## How to complete this task
In the following listing, work out how many lines contain the string "index", and state only that number.

## The data

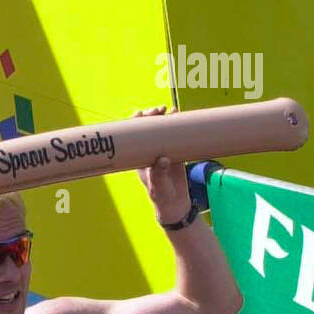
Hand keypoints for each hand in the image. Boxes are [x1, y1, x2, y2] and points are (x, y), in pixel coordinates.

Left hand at [132, 107, 191, 225]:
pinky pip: (176, 133)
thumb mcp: (157, 186)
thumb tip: (163, 160)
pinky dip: (177, 123)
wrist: (175, 203)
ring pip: (162, 128)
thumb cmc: (160, 196)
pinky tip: (179, 114)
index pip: (133, 136)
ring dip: (165, 117)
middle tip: (157, 111)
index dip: (135, 123)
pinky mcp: (176, 150)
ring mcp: (163, 149)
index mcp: (139, 157)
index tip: (139, 115)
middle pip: (148, 127)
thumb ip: (159, 174)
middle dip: (151, 116)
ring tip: (170, 111)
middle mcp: (150, 150)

## Solution to this exercise
4